Managing Sickle Cell Pain

    A woman relaxing on a tan sofa and smilingSickle cell anemia is an inherited form of anemia — a condition in which there aren’t enough healthy red blood cells to carry adequate oxygen throughout your body.

    Normally, your red blood cells are flexible and round, moving easily through your blood vessels. In sickle cell anemia, the red blood cells become rigid, sticky and are shaped like sickles or crescent moons. These irregularly shaped cells can get stuck in small blood vessels, which can slow or block blood flow and oxygen to parts of the body.

    For most people, this process results in a lot of pain.

    While there’s no cure for most people with sickle cell anemia. However, treatments can relieve pain and help prevent further problems associated with sickle cell anemia.

    Getting Rid of the Pain

    Because there is no guaranteed cure, treatment for sickle cell anemia is usually aimed at avoiding crises, relieving symptoms and preventing complications. If you have sickle cell anemia, you’ll need to make regular visits to your doctor to check your red blood cell count and monitor your health. Treatments may include medications to reduce pain and prevent complications, blood transfusions and supplemental oxygen, as well as bone marrow transplant.

    Medications

    Medications used to treat sickle cell anemia include:

    • Antibiotics. Children with sickle cell anemia usually begin taking the antibiotic penicillin when they’re about 2 months of age and continue taking it until they’re 5 years old. Doing so helps prevent infections, such as pneumonia, which can be life-threatening to an infant or child with sickle cell anemia. Antibiotics may also help adults with sickle cell anemia fight certain infections.

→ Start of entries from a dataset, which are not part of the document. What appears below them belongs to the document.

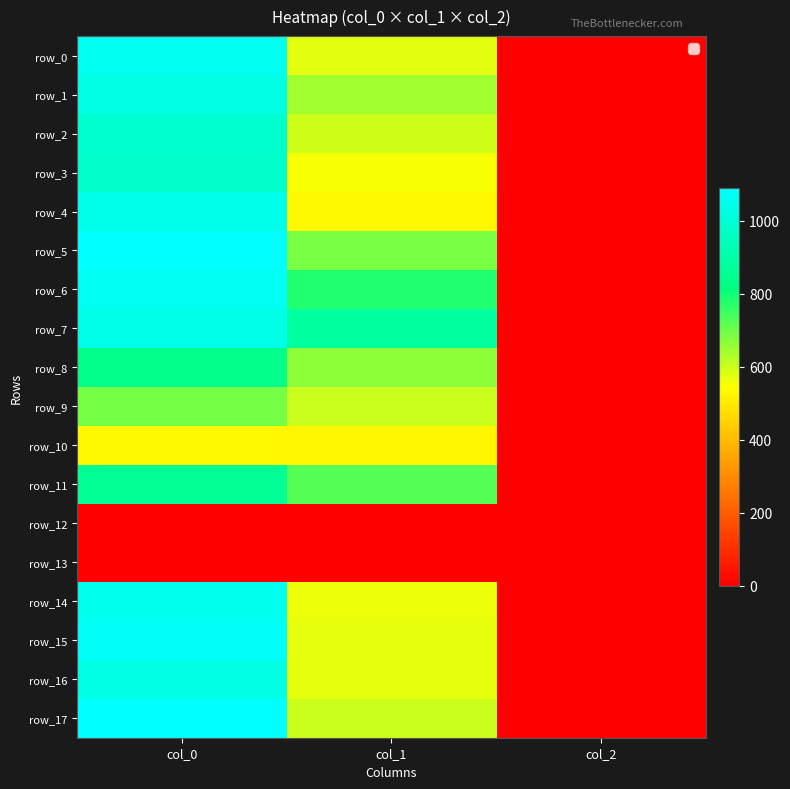

Is it true that row_16 equals 338.8 at col_0?

False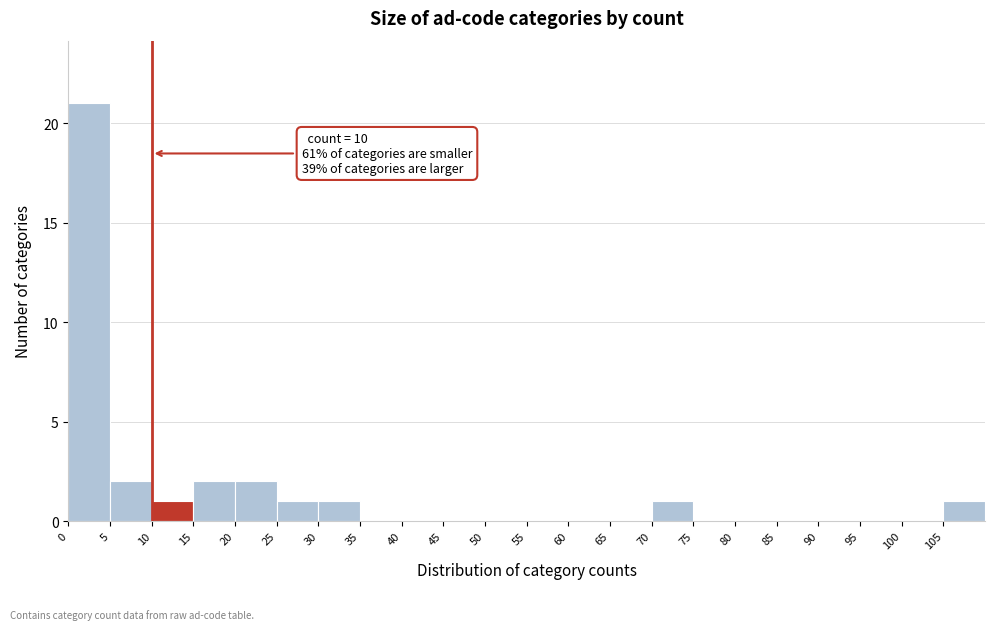

Over which range of the x-axis is the bar tallest?

0 to 5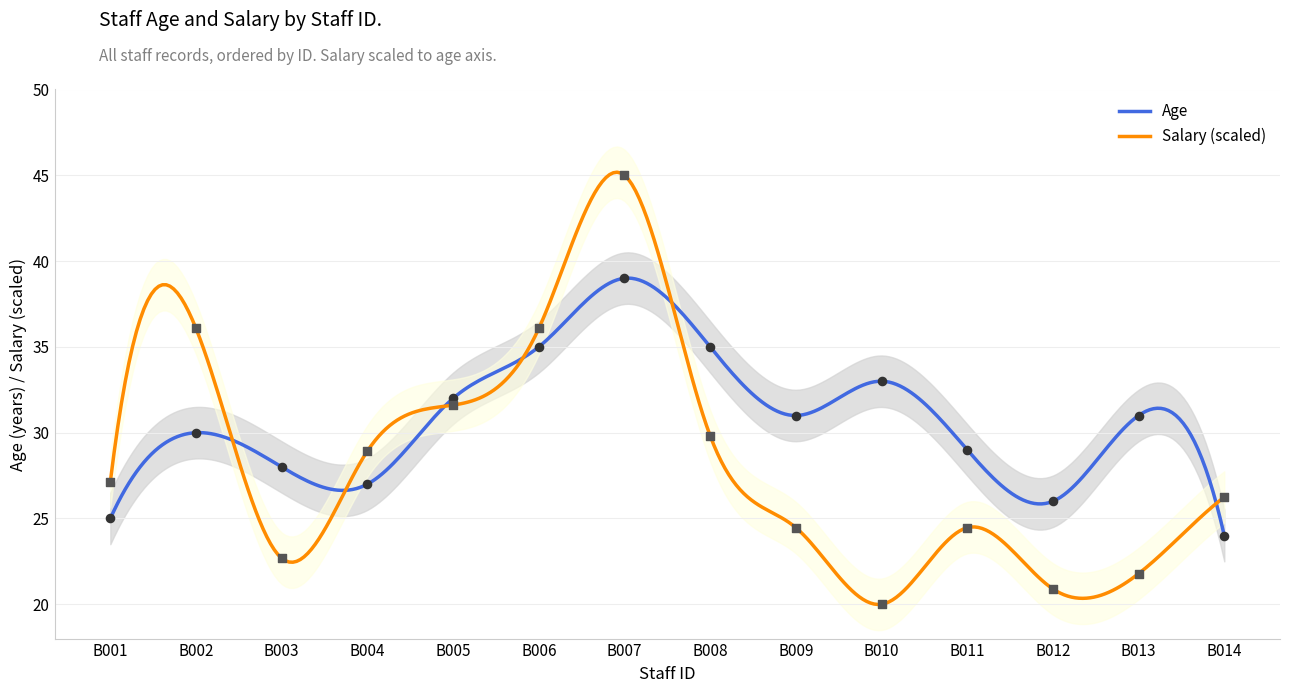

What are all the series names shown in the legend?

Age, Salary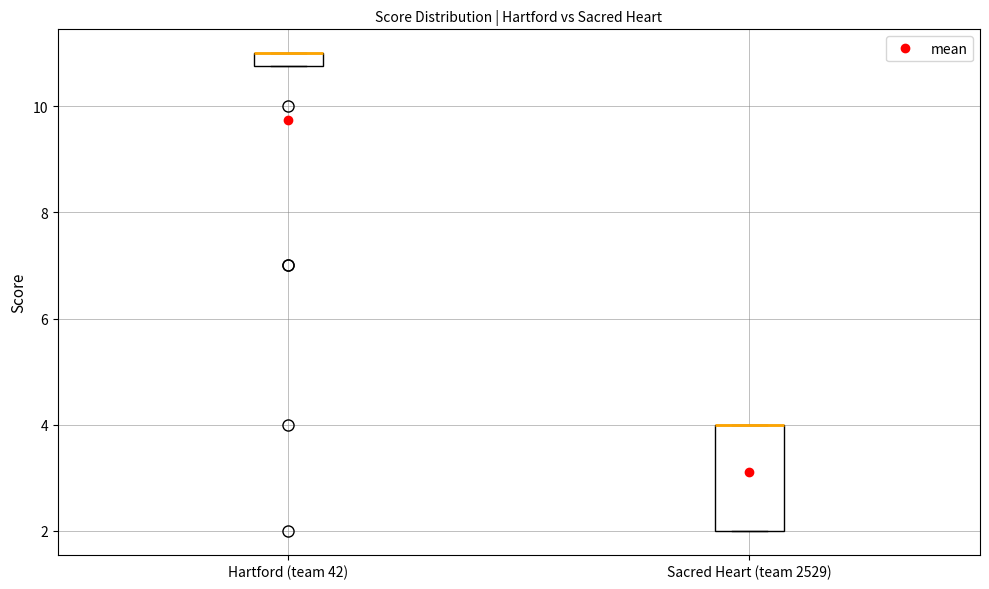

Where is the upper edge of the box for Hartford (team 42) on the y-axis? The values are not printed on the chart, so give them approximately, as read against the axis.

11.0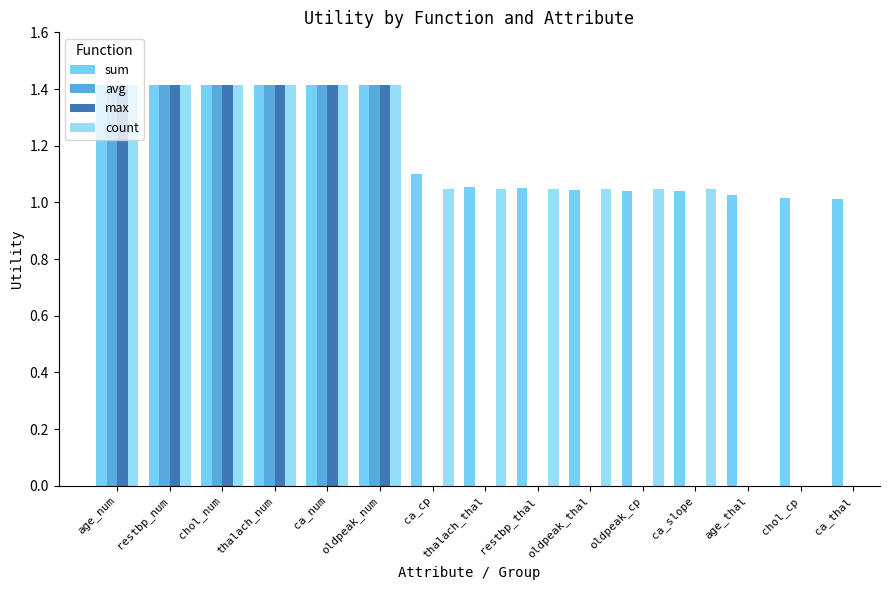

What is the value of the sum bar at the 1st from the left?

1.4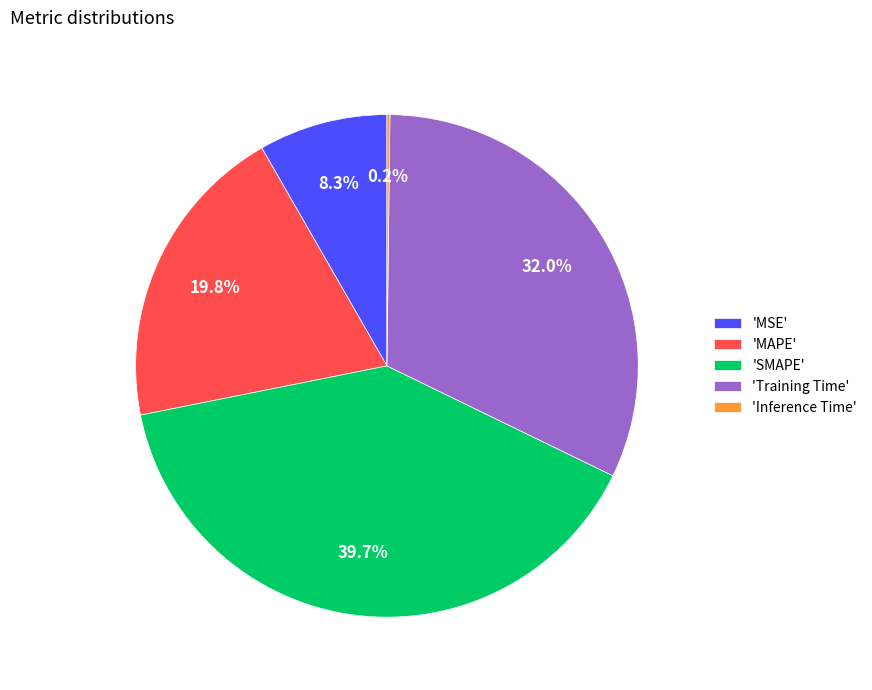

Is the sum of 'MAPE' and 'MSE' greater than half?

No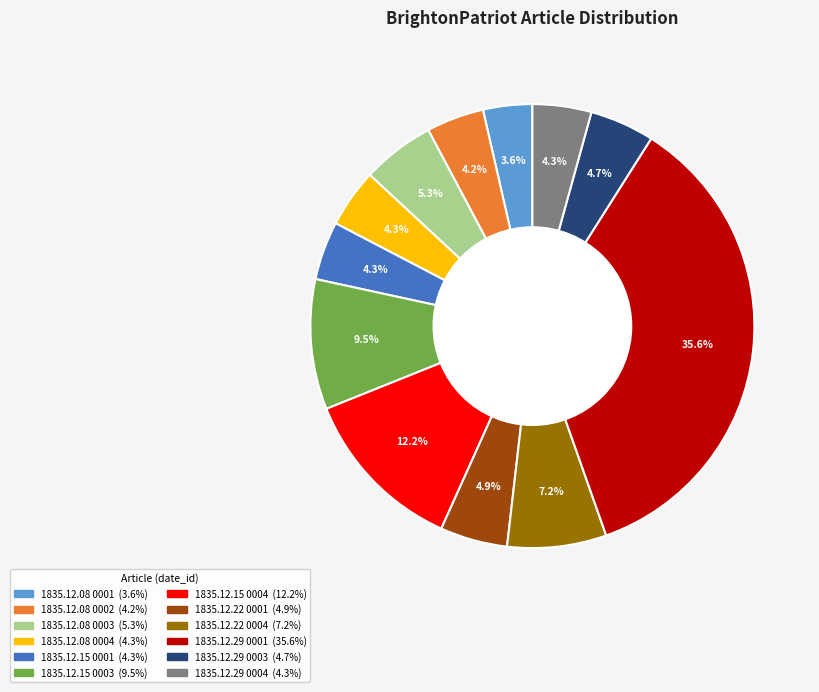

Is there any slice that represents more than half of the pie?

No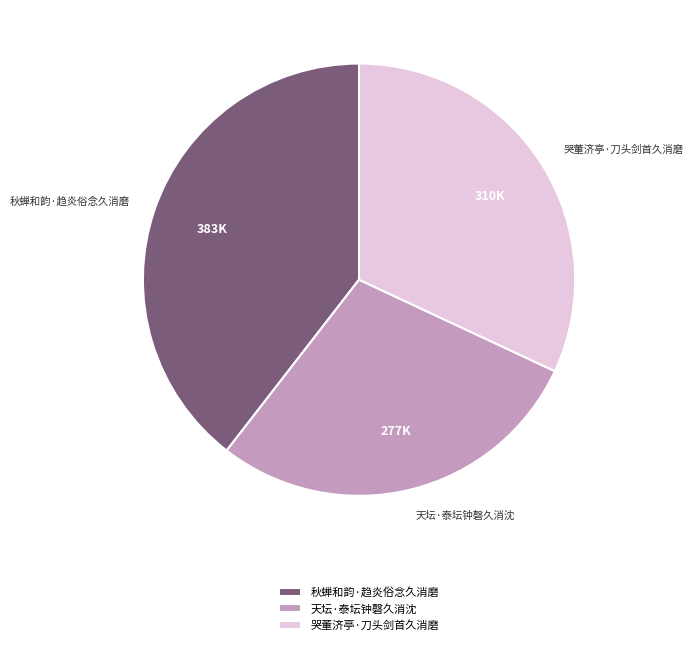

Count the number of slices in the pie.

3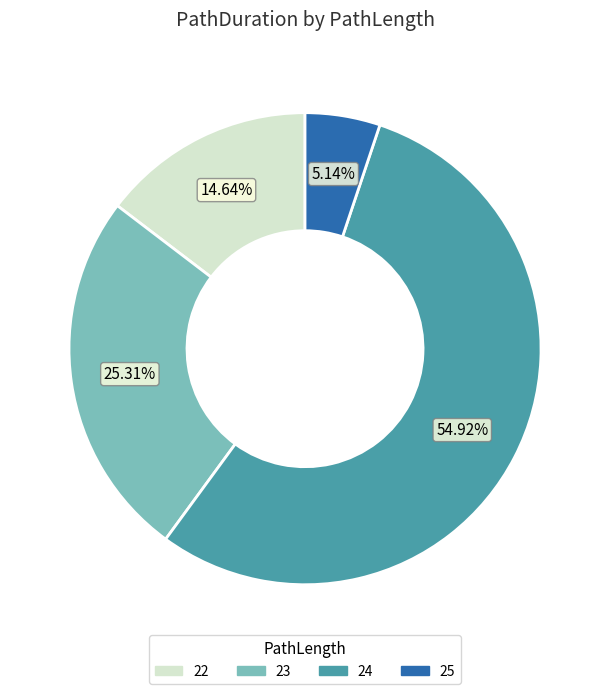

Rank the categories by value from lowest to highest.

25, 22, 23, 24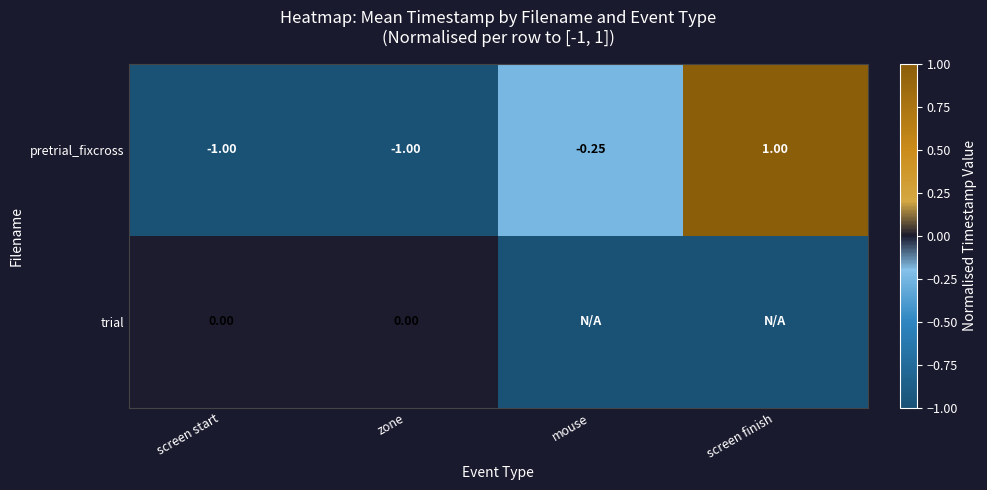

Rank the series at screen start from lowest to highest value.

pretrial_fixcross, trial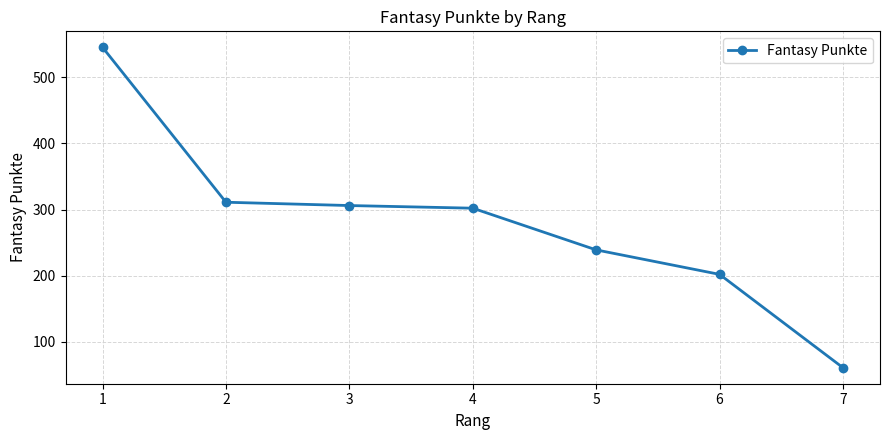

What is the average value?

281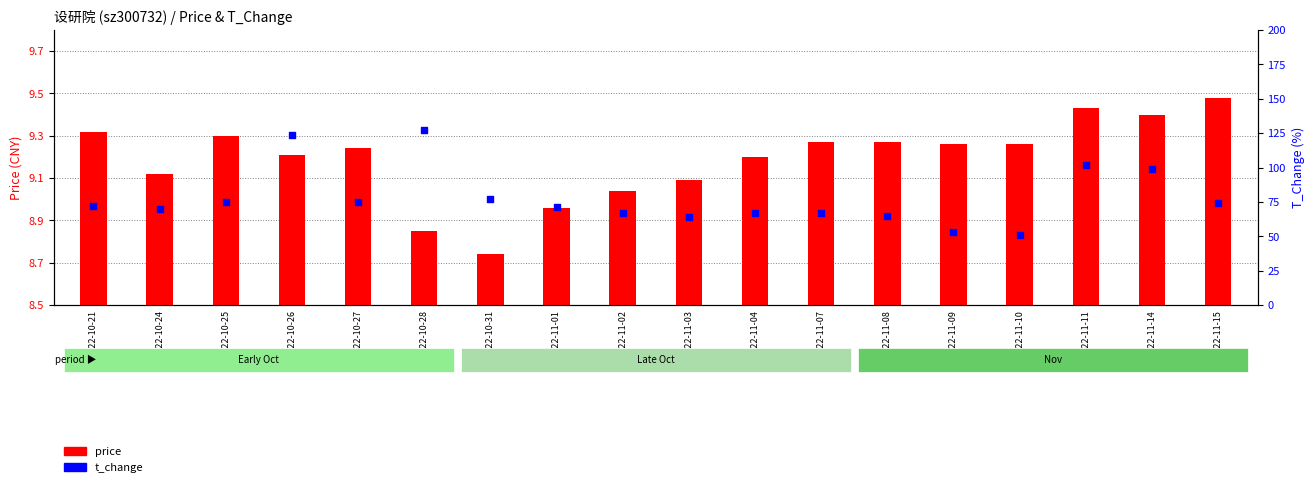

Which series reaches the maximum Y coordinate?

price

    • Pain-relieving medications. To relieve pain during a sickle crisis, your doctor may advise over-the-counter pain relievers and application of heat to the affected area. You may also need stronger prescription pain medication.

    • Hydroxyurea (Droxia, Hydrea). This prescription drug, normally used to treat cancer, may be helpful for adults with severe disease. When taken daily, it reduces the frequency of painful crises and may reduce the need for blood transfusions. It seems to work by stimulating production of fetal hemoglobin — a type of hemoglobin found in newborns that helps prevent the formation of sickle cells. There is some concern about the possibility that long-term use of this drug may cause tumors or leukemia in certain people. Your doctor can help you determine if this drug may be beneficial for you.

    • Supplemental oxygen. Breathing supplemental oxygen through a breathing mask adds oxygen to your blood and helps you breathe easier. It may be helpful if you have acute chest syndrome or a sickle cell crisis.

    • Bone marrow transplant. This procedure replaces bone marrow affected by sickle cell anemia with healthy bone marrow from a donor who doesn’t have the disease. It can be a cure, but the procedure is risky, and it’s difficult to find suitable donors. Researchers are still studying bone marrow transplants for people with sickle cell anemia. Currently, the procedure is recommended only for people who have significant symptoms and problems from sickle cell anemia.

    Bone marrow transplant requires a lengthy hospital stay. After the transplant, you’ll need drugs to help prevent rejection of the donated marrow.

    Treating Complications

    Doctors treat most complications of sickle cell anemia as they occur. Treatment may include antibiotics, vitamins, blood transfusions, pain-relieving medicines, other medications and possibly surgery, such as to correct vision problems or to remove a damaged spleen.

    Experimental Treatments

    Scientists continue to gain new insights into the symptoms and causes of sickle cell anemia. Some possible new treatments being studied include:

    • Gene therapy. Because sickle cell anemia is caused by a defective gene, researchers are exploring whether inserting a normal gene into the bone marrow of people with sickle cell anemia will result in the production of normal hemoglobin. Scientists are also exploring the possibility of turning off the defective gene while reactivating another gene responsible for the production of fetal hemoglobin — a type of hemoglobin found in newborns that prevents sickle cells from forming.